● **Data in this exercise**

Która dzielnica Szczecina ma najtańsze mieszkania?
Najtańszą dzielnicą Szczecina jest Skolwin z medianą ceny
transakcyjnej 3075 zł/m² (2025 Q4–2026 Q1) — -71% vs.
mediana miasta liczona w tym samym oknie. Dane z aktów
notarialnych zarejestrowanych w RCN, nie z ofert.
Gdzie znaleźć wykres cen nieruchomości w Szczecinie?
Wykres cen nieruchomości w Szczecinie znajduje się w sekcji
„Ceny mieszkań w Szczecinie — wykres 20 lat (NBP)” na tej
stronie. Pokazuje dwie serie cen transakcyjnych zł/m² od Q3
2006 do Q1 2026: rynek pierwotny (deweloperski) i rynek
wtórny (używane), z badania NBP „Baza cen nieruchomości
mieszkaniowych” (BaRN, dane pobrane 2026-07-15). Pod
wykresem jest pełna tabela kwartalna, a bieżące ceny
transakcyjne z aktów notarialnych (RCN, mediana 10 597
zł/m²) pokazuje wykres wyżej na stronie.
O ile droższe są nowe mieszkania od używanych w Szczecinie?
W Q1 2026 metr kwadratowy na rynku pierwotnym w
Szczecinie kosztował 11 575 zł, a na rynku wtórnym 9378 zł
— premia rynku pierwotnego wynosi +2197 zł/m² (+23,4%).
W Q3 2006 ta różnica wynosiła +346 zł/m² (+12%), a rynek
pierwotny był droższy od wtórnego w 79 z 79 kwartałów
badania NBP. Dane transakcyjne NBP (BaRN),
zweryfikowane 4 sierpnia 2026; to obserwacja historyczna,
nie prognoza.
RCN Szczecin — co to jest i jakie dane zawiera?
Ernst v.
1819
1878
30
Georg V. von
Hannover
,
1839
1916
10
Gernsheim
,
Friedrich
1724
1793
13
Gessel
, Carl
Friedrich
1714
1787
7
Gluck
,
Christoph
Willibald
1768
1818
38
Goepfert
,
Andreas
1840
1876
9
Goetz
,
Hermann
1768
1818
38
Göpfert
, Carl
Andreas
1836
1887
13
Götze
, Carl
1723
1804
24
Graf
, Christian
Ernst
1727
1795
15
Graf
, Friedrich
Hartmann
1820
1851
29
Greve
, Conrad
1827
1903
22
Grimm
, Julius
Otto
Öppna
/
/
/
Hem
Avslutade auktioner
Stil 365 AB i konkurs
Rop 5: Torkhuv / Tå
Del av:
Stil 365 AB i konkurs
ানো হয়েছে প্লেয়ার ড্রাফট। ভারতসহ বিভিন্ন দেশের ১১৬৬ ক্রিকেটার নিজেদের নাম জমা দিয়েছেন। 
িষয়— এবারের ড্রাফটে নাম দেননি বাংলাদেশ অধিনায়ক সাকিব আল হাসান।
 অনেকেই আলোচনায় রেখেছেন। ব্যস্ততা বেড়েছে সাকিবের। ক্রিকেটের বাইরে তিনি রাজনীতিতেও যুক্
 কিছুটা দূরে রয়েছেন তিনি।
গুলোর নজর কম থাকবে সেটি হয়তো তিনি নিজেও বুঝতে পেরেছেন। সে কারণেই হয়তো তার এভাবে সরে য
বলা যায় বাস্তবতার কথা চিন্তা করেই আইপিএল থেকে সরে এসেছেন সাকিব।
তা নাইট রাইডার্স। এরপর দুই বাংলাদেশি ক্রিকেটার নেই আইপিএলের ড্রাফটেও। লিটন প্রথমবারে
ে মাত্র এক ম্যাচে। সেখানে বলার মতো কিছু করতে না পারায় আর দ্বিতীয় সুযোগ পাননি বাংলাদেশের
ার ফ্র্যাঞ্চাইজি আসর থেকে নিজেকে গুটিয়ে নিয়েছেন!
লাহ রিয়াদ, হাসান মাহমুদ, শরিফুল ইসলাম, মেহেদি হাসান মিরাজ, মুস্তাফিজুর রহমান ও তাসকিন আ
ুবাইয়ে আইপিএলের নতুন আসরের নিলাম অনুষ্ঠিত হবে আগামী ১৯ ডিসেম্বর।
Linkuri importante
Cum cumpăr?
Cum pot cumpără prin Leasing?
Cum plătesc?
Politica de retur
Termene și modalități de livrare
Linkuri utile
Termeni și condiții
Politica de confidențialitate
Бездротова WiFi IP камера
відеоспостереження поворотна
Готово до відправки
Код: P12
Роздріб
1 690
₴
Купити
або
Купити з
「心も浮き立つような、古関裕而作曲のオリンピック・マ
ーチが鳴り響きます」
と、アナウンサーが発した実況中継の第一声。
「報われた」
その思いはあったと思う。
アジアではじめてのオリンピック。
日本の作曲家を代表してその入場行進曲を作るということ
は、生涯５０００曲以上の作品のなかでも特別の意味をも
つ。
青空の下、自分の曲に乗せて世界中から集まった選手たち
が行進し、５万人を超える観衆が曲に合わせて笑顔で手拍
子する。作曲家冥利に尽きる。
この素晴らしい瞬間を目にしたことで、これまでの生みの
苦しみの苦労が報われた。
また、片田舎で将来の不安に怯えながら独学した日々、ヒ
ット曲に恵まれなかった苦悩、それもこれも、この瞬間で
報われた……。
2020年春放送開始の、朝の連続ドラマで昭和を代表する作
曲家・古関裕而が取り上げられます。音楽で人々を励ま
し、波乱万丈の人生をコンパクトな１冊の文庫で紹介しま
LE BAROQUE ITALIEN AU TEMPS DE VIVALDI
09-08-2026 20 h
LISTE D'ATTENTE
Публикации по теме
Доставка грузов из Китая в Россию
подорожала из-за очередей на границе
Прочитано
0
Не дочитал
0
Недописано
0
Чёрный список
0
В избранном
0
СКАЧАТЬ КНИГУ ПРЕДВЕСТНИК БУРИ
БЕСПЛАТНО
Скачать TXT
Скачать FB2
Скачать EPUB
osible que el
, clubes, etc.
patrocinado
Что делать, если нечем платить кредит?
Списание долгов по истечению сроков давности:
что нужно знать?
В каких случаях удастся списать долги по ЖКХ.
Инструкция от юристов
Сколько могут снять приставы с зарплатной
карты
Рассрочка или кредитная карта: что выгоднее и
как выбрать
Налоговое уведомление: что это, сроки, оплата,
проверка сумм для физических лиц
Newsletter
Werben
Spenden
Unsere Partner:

● **Aim of the task**
All lines above that contain the word "notarialnych" are to be copied.

● **Solution for this problem**
notarialnych zarejestrowanych w RCN, nie z ofert.
transakcyjne z aktów notarialnych (RCN, mediana 10 597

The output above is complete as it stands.